* Textblock
===============
Eine von Greenpeace in Auftrag gegebene Analyse des deutschen Forum ökologisch-soziale Marktwirtschaft (FÖS) zeigt auf, wie kurzfristig notwendige Hilfsmaßnahmen in Verbindung mit langfristigen Konjunkturpaketen in Österreich neue Jobs schaffen, die soziale Ungleichheit bekämpfen und den Strukturwandel zu einer klimafreundlichen, krisenresistenten Wirtschaft einleiten können. Die Studie zeigt Chancen und Gefahren in sieben konkreten Feldern auf - vom Luftverkehr und städtischem Verkehr, über die Energiebranche mit Erneuerbaren und Fossilen, die Gebäudesanierung bis hin zur Ausgestaltung unserer Arbeitswelt.

Dabei zeigt sich das bemerkenswerte volkswirtschaftliche Potential klug konzipierter Konjunkturpakete: Allein durch die Erreichung der Ausbauziele der Bundesregierung bei der Photovoltaik können 200.000 zukunftsfähige Jobs geschaffen werden. Gleichzeitig können durch den längst überfälligen Abbau klimaschädlicher Subventionen enorme Summen für einen zukunftsweisenden Wiederaufbau der Wirtschaft freigesetzt werden. Alleine in Österreich fließen bis zu 4,7 Mrd. Euro jährlich in klimaschädliche Subventionen wie das Dieselprivileg oder die Kerosinsteuerbefreiung. Durch den niedrigen Ölpreis können diese derzeit zudem besonders sozialverträglich abgeschafft werden. 

“Wir brauchen einen grünen Wiederaufbau nach der Corona-Krise. Das zeigt auch die Studie klar: Die Regierung muss jetzt nicht nur kurzfristig notwendige Rettungspakete klug schnüren, sondern mit den kommenden Konjunkturpaketen in eine zukunftsfähige Wirtschaft und nachhaltige Arbeitsplätze investieren: modern, klimafreundlich und sozial gerecht”, sagt Adam Pawloff, Klimaexperte von Greenpeace in Österreich. “Die Fehler, die im Nachspiel der Wirtschafts- und Finanzkrise 2008 gemacht wurden, können wir uns diesmal nicht leisten. Auch die kurzfristigen Hilfsmittel für Fluglinien und fossile Großkonzerne müssen an soziale und ökologische Bedingungen geknüpft werden und nicht wie damals mit der Gießkanne ausgeschüttet werden: So etwa Kurzarbeit statt Kündigungen bei Fluglinien oder klare Fahrpläne in eine CO2-neutrale Zukunft für fossile Konzerne”, fordert Pawloff.
===============
* Aufgabe A
Prüfe, ob die folgenden Aussagen mit dem Textblock übereinstimmen. Antworte jeweils mit Ja oder Nein und zitiere die entscheidende Stelle wörtlich.
(i) Die Studie untersucht Chancen und Gefahren in sieben konkreten Feldern.
(ii) In Österreich fließen jährlich bis zu 4,7 Mrd. Euro in klimaschädliche Subventionen.
(iii) Das Erreichen der Photovoltaik-Ausbauziele kann 20.000 Jobs schaffen.
* Aufgabe B
Beantworte anhand des Textblocks kurz die folgenden Fragen.
(i) Wer hat die Analyse des FÖS in Auftrag gegeben?
(ii) Welche Funktion hat Adam Pawloff?
(iii) Was soll es laut Pawloff bei Fluglinien statt Kündigungen geben?
* Aufgabe C
Gib den Abschnitt des Textblocks von „Eine von Greenpeace“ bis „Ausgestaltung unserer Arbeitswelt.“ wortgetreu wieder.

* Datenauszug
===============
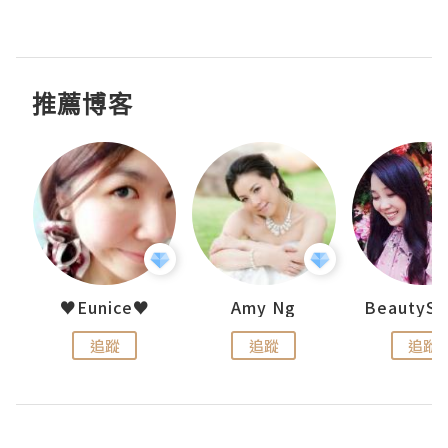
推薦博客
h 夏沫
♥Eunice♥
Amy Ng
追蹤
追蹤
追蹤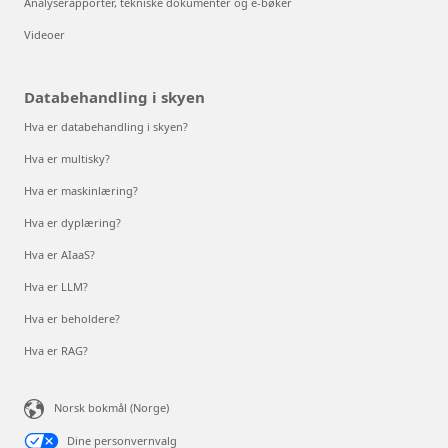
Analyserapporter, tekniske dokumenter og e-bøker
Videoer
Databehandling i skyen
Hva er databehandling i skyen?
Hva er multisky?
Hva er maskinlæring?
Hva er dyplæring?
Hva er AIaaS?
Hva er LLM?
Hva er beholdere?
Hva er RAG?
Norsk bokmål (Norge)
Dine personvernvalg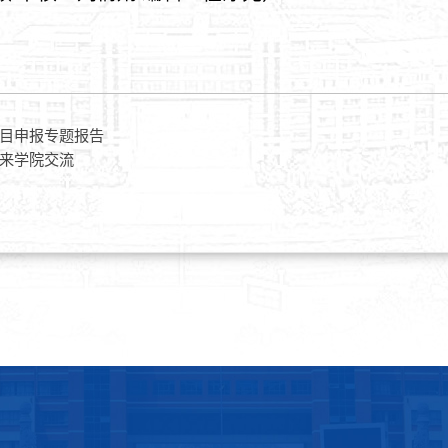
目申报专题报告
来学院交流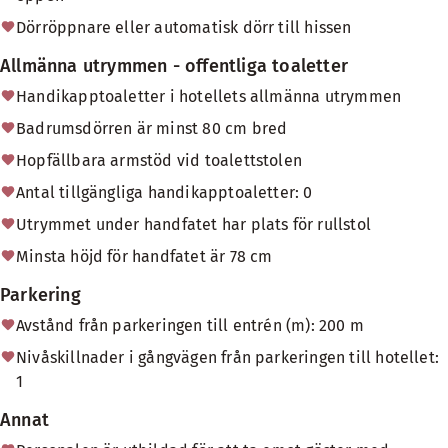
Dörröppnare eller automatisk dörr till hissen
Allmänna utrymmen - offentliga toaletter
Handikapptoaletter i hotellets allmänna utrymmen
Badrumsdörren är minst 80 cm bred
Hopfällbara armstöd vid toalettstolen
Antal tillgängliga handikapptoaletter: 0
Utrymmet under handfatet har plats för rullstol
Minsta höjd för handfatet är 78 cm
Parkering
Avstånd från parkeringen till entrén (m): 200 m
Nivåskillnader i gångvägen från parkeringen till hotellet:
1
Annat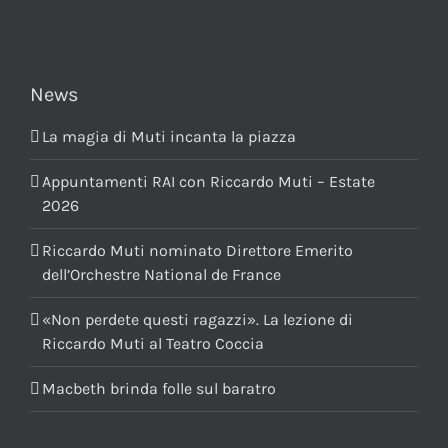
News
La magia di Muti incanta la piazza
Appuntamenti RAI con Riccardo Muti – Estate
2026
Riccardo Muti nominato Direttore Emerito
dell’Orchestre National de France
«Non perdete questi ragazzi». La lezione di
Riccardo Muti al Teatro Coccia
Macbeth brinda folle sul baratro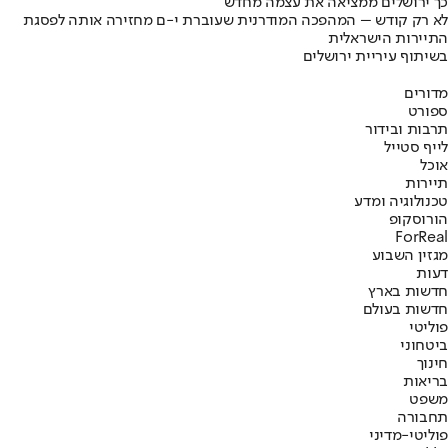
כך ירושלים ממציאה את עצמה מחדש
לא רק קודש – המהפכה המודרנית שעוברת י-ם מחזירה אותה לפסגת
התיירות הישראלית
בשיתוף עיריית ירושלים
מדורים
ספורט
תרבות ובידור
לייף סטייל
אוכל
תיירות
טכנולוגיה ומדע
הורוסקופ
ForReal
מגזין השבוע
דעות
חדשות בארץ
חדשות בעולם
פוליטי
ביטחוני
חינוך
בריאות
משפט
תחבורה
פוליטי-מדיני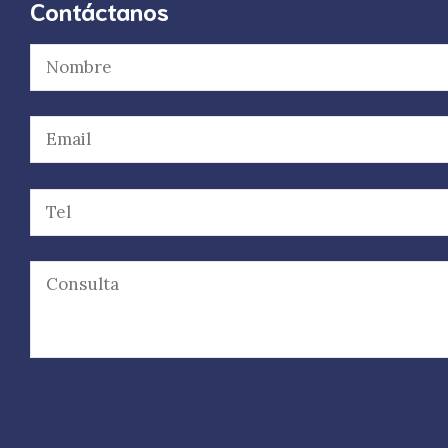
Contáctanos
Por favor, deja este campo vacío.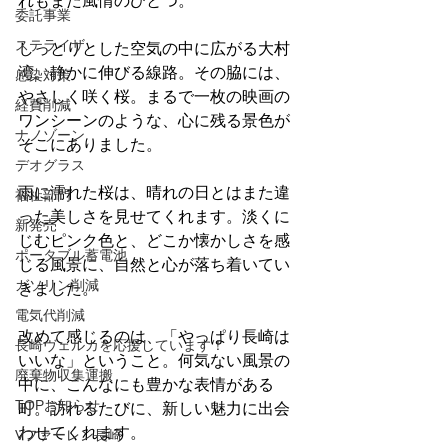
れもまた風情のひとつ。
委託事業
ステライザ
しっとりとした空気の中に広がる大村
湾。静かに伸びる線路。その脇には、
感染対策
やさしく咲く桜。まるで一枚の映画の
経費削減
ワンシーンのような、心に残る景色が
ナノゾーン
そこにありました。
デオグラス
雨に濡れた桜は、晴れの日とはまた違
福祉部門
った美しさを見せてくれます。淡くに
新発売
じむピンク色と、どこか懐かしさを感
ポータブル蓄電池
じる風景に、自然と心が落ち着いてい
ガソリン削減
きました。
電気代削減
改めて感じるのは、「やっぱり長崎は
長崎ヴェルカを応援しています！
いいな」ということ。何気ない風景の
廃棄物収集運搬
中に、こんなにも豊かな表情がある
TOPお知らせ
町。訪れるたびに、新しい魅力に出会
わせてくれます。
Vファーレン長崎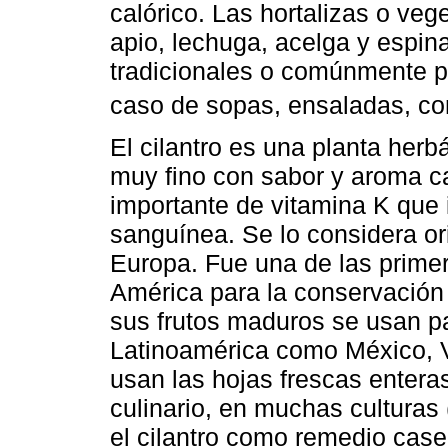
calórico. Las hortalizas o vege
apio, lechuga, acelga y espi
tradicionales o comúnmente pr
caso de sopas, ensaladas, co
El cilantro es una planta her
muy fino con sabor y aroma ca
importante de vitamina K que 
sanguínea. Se lo considera ori
Europa. Fue una de las primer
América para la conservación
sus frutos maduros se usan p
Latinoamérica como México, 
usan las hojas frescas enter
culinario, en muchas culturas 
el cilantro como remedio case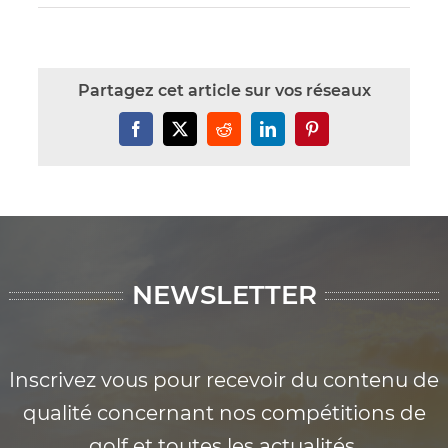
Partagez cet article sur vos réseaux
Facebook
X
Reddit
LinkedIn
Pinterest
NEWSLETTER
Inscrivez vous pour recevoir du contenu de
qualité concernant nos compétitions de
golf et toutes les actualités.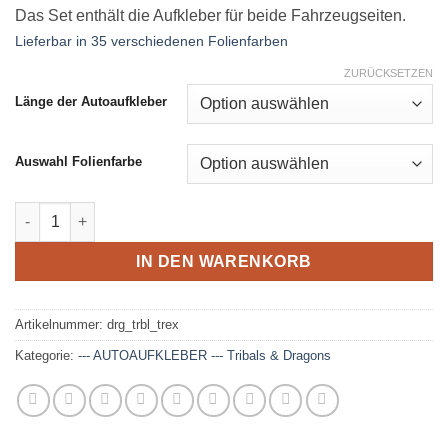
Das Set enthält die Aufkleber für beide Fahrzeugseiten.
Lieferbar in 35 verschiedenen Folienfarben
ZURÜCKSETZEN
Länge der Autoaufkleber
Auswahl Folienfarbe
Car Design Set - Tribal Extreme Menge
IN DEN WARENKORB
Artikelnummer:
drg_trbl_trex
Kategorie:
--- AUTOAUFKLEBER --- Tribals & Dragons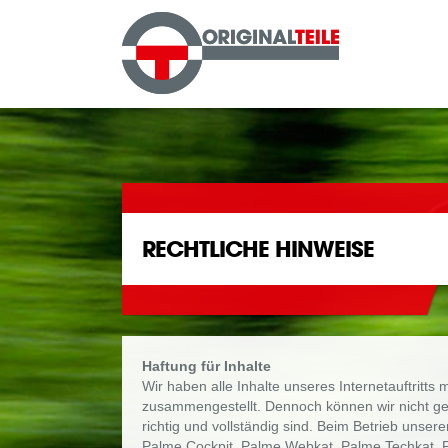
RECHTLICHE HINWEISE
Haftung für Inhalte
Wir haben alle Inhalte unseres Internetauftritts 
zusammengestellt. Dennoch können wir nicht gewä
richtig und vollständig sind. Beim Betrieb unse
Palme Cockpit, Palme Webkat, Palme Techkat, Pa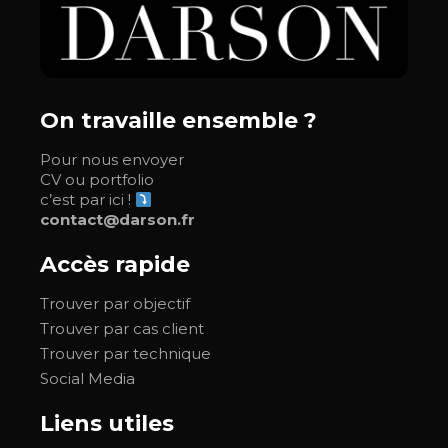
On travaille ensemble ?
Pour nous envoyer
CV ou portfolio
c’est par ici !
contact@darson.fr
Accès rapide
Trouver par objectif
Trouver par cas client
Trouver par technique
Social Media
Liens utiles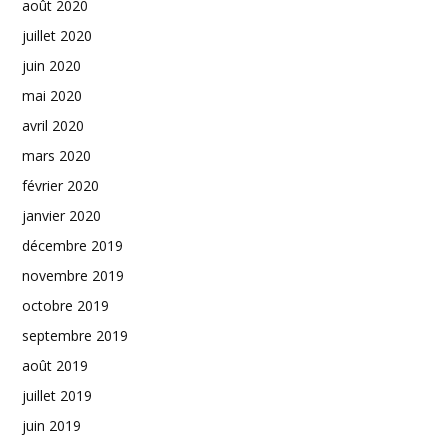
août 2020
juillet 2020
juin 2020
mai 2020
avril 2020
mars 2020
février 2020
janvier 2020
décembre 2019
novembre 2019
octobre 2019
septembre 2019
août 2019
juillet 2019
juin 2019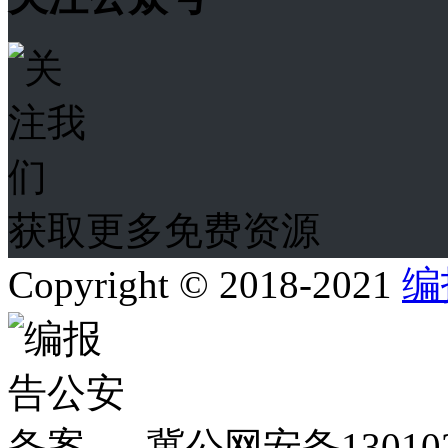
获取更多免费资源
Copyright © 2018-2021
编
冀公网安备130102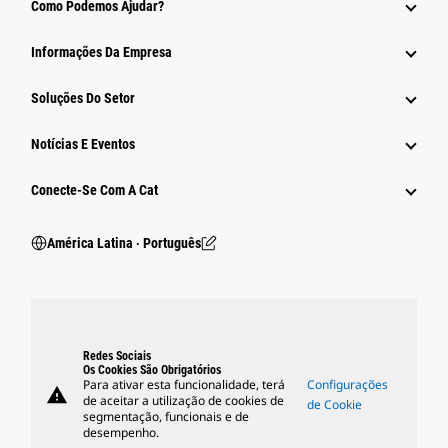
Como Podemos Ajudar?
Informações Da Empresa
Soluções Do Setor
Notícias E Eventos
Conecte-Se Com A Cat
América Latina ‧ Português
Redes Sociais
Os Cookies São Obrigatórios
Para ativar esta funcionalidade, terá
Configurações
warning
de aceitar a utilização de cookies de
de Cookie
segmentação, funcionais e de
desempenho.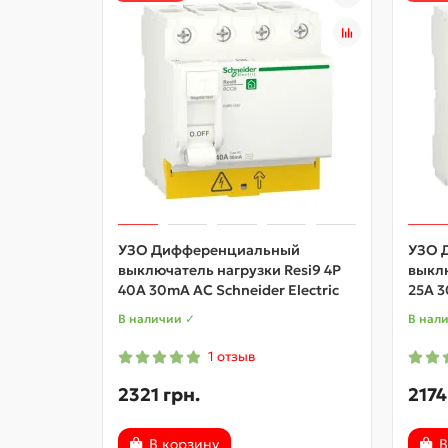
УЗО Дифференциальный
УЗО 
выключатель нагрузки Resi9 4P
выклю
40A 30mA АС Schneider Electric
25A 3
В наличии ✓
В нал
1 отзыв
2321 грн.
2174
В корзину
В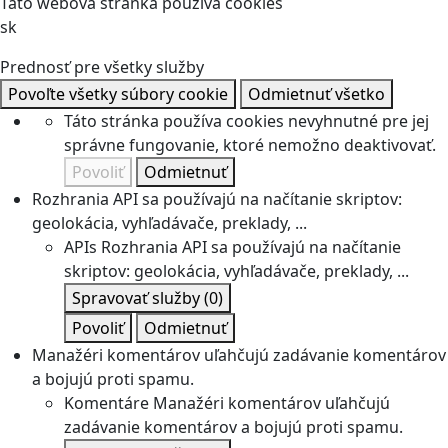
Táto webová stránka používa cookies
sk
Prednosť pre všetky služby
Povoľte všetky súbory cookie
Odmietnuť všetko
Táto stránka používa cookies nevyhnutné pre jej
správne fungovanie, ktoré nemožno deaktivovať.
Povoliť
Odmietnuť
Rozhrania API sa používajú na načítanie skriptov:
geolokácia, vyhľadávače, preklady, ...
APIs
Rozhrania API sa používajú na načítanie
skriptov: geolokácia, vyhľadávače, preklady, ...
Spravovať služby
(0)
Povoliť
Odmietnuť
Manažéri komentárov uľahčujú zadávanie komentárov
a bojujú proti spamu.
Komentáre
Manažéri komentárov uľahčujú
zadávanie komentárov a bojujú proti spamu.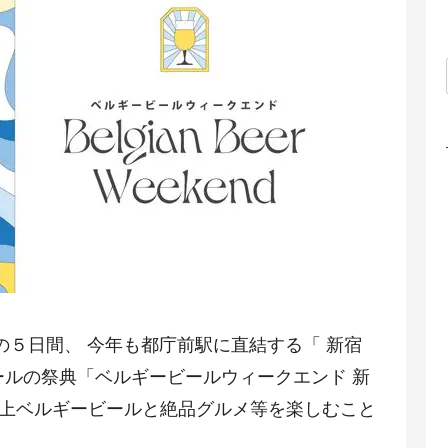
日）の５日間、 今年も都庁前駅に直結する「 新宿
ールの祭典「ベルギービールウィークエンド 新
類の極上ベルギービールと絶品グルメ等を楽しむこと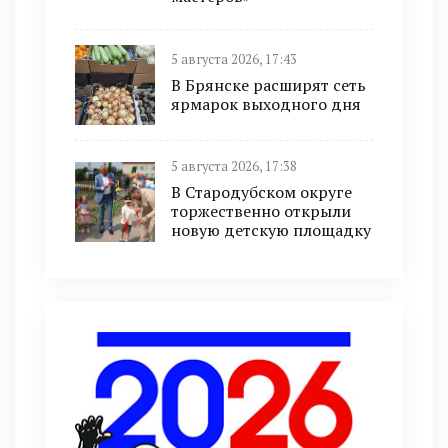
5 августа 2026, 17:43
В Брянске расширят сеть
ярмарок выходного дня
5 августа 2026, 17:38
В Стародубском округе
торжественно открыли
новую детскую площадку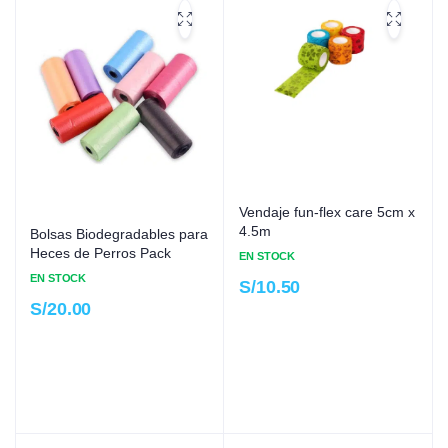
Vendaje fun-flex care 5cm x
4.5m
Bolsas Biodegradables para
Heces de Perros Pack
EN STOCK
EN STOCK
S/
10.50
S/
20.00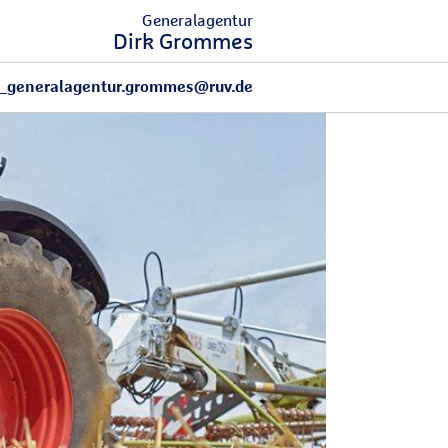
Generalagentur
Dirk Grommes
_generalagentur.grommes@ruv.de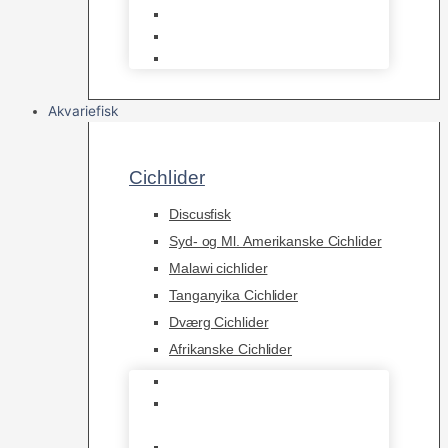
Osmose Anlæg
Reaktore
Skummere
Akvariefisk
Cichlider
Discusfisk
Syd- og Ml. Amerikanske Cichlider
Malawi cichlider
Tanganyika Cichlider
Dværg Cichlider
Afrikanske Cichlider
Discusfisk
Syd- og Ml. Amerikanske
Cichlider
Malawi cichlider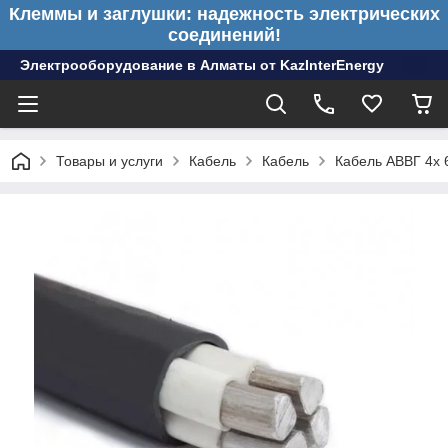
Клеммы и заглушки: надежность электрических
соединений!
Электрооборудование в Алматы от KazInterEnergy
Товары и услуги
Кабель
Кабель
Кабель АВВГ 4х 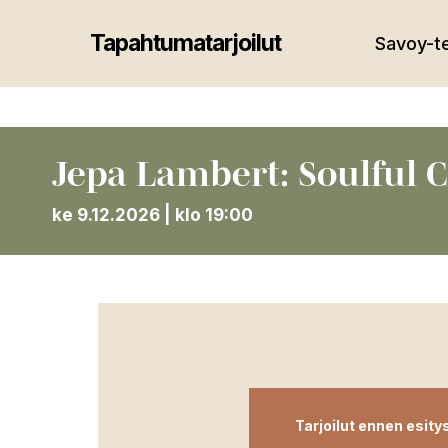
Skip
to
Tapahtumatarjoilut
Savoy-te
main
content
Jepa Lambert: Soulful 
ke 9.12.2026 | klo 19:00
Tarjoilut ennen esity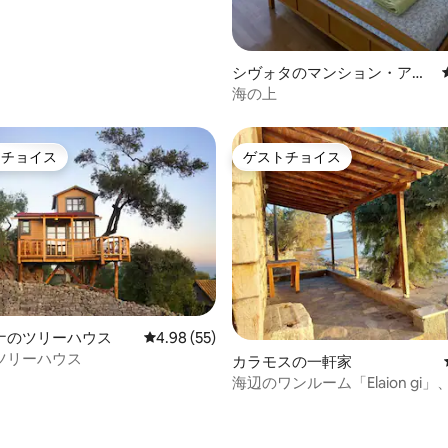
シヴォタのマンション・アパ
ート
海の上
トチョイス
ゲストチョイス
ゲストチョイスです。
ゲストチョイス
ナのツリーハウス
レビュー55件、5つ星中4.98つ星の平均評価
4.98 (55)
ツリーハウス
カラモスの一軒家
つ星中5つ星の平均評価
海辺のワンルーム「Elaion gi
ス、南ペリオン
===============
* Lösung A
(i) Ja: „Die Studie zeigt Chancen und Gefahren in sieben konkreten Feldern auf“
(ii) Ja: „Alleine in Österreich fließen bis zu 4,7 Mrd. Euro jährlich in klimaschädliche Subventionen“
(iii) Nein: „Allein durch die Erreichung der Ausbauziele der Bundesregierung bei der Photovoltaik können 200.000 zukunftsfähige Jobs geschaffen werden.“

* Lösung B
(i) Greenpeace
(ii) Klimaexperte von Greenpeace in Österreich
(iii) Kurzarbeit

* Lösung C
Eine von Greenpeace in Auftrag gegebene Analyse des deutschen Forum ökologisch-soziale Marktwirtschaft (FÖS) zeigt auf, wie kurzfristig notwendige Hilfsmaßnahmen in Verbindung mit langfristigen Konjunkturpaketen in Österreich neue Jobs schaffen, die soziale Ungleichheit bekämpfen und den Strukturwandel zu einer klimafreundlichen, krisenresistenten Wirtschaft einleiten können. Die Studie zeigt Chancen und Gefahren in sieben konkreten Feldern auf - vom Luftverkehr und städtischem Verkehr, über die Energiebranche mit Erneuerbaren und Fossilen, die Gebäudesanierung bis hin zur Ausgestaltung unserer Arbeitswelt.